At the core of the English degree programme offered at the University of Kelaniya is the need to equip students with additional abilities and knowledge that would act as a foundation, need the student desire to navigate into varying professions. As an example, the course Fundamentals in Professional Writing Genres teaches students to design campaigns, blog articles, newspaper articles, creative non-fiction articles, press releases etc; hence venturing into the marketing and media professions. This course is also geared towards teaching students the ways in which to write appropriately for different platforms and mediums as opposed to adhering only to the familiar waters of academic writing encouraged throughout the degree programme. This novel experience breaks the mould whose gatekeepers are Chaucer or Shakespeare (two very popular and involuntary masters of English that many think all English students must revere and hail dutifully). Equipping students with such knowledge and skills offers them a wider pool of job opportunities that go beyond teaching and writing. 



Apart from the aforementioned course, the Literary Pedagogy course is another apt example that
denotes the interdisciplinary approach taken by the department. This course aims to critically engage students to consider topics such as the English literary canon in all its monotony and how it can be challenged, theories that discuss the mechanical nature of the educational system (cue Pink Floyd’s Another Brick In The Wall), but also about syllabus designing and theories such as Howard Gardner’s theory of multiple intelligence which vouches for the existence of more than one kind of intelligence. This provides an understanding of approaching teaching and students in a manner that enhances the teaching/learning experience. Thus, undergraduates who venture into the teaching profession would not only have an understanding of how a syllabus can be designed creatively, but also learn about creating an inclusive classroom in which learning becomes a process that a student and teacher partake in equally. Additionally, the department’s student oriented classrooms encourage all to debate, question and argue independent opinions hence cultivating self-confidence and tolerance of different perspectives. This enables undergraduates to hone their self-motivation with the encouragement to take charge of the material that is being taught within the classroom. 

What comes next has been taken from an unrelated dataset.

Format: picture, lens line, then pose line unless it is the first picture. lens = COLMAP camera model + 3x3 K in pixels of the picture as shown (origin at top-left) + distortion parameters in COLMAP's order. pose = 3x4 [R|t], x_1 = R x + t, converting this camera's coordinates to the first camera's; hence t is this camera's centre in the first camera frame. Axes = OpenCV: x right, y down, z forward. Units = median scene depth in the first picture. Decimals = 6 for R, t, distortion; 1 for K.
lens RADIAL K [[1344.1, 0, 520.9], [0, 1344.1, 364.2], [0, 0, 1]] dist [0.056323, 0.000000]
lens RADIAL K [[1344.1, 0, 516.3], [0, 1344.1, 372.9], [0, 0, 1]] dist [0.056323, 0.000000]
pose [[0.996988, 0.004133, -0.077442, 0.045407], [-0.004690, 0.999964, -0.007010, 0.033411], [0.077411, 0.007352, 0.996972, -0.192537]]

The dissertations that students produce at the end of this four year journey are encouraged to encompass the ethos of the interdisciplinary approach that is fast becoming a part of the department’s identity. Therefore, dissertations are not the typical research paper expected of an English degree student which is confined to analyzing literary texts alone, but those that weave into and in between different disciplines. The English Department emphasizes that a text, is not only a novel because anything can be a text! Hence, some may be baffled and scratch their heads in an attempt to understand why an English undergraduate is delving into texts such as film and television series, K-Pop, Psychology, Feminist Studies, Women’s Studies, Advertising, Language Teaching, Sri Lankan Literature, Diaspora Studies, Critical Theories, Theatre and Performance Studies, Disability Studies, Postcolonial Literature and Orientalism amongst other topics instead of standing by our good old ally, Shakespeare. This is how this interdisciplinary degree shatters all preconceived notions of English students’ choiceless choices of choosing between teaching and writing by equipping undergraduates with knowledge and skills that are transferable to other disciplines and vocations. Stepping out of the department and the university are our graduates which include and are not limited to writers and teachers alone, but also to social activists, journalists, members of the Foreign Service and even the world of advertising. In short, the interdisciplinary nature of the English degree is one that moulds students’ learning process into creating personalities that are encouraged to become active and radical agents in the larger concerns of society.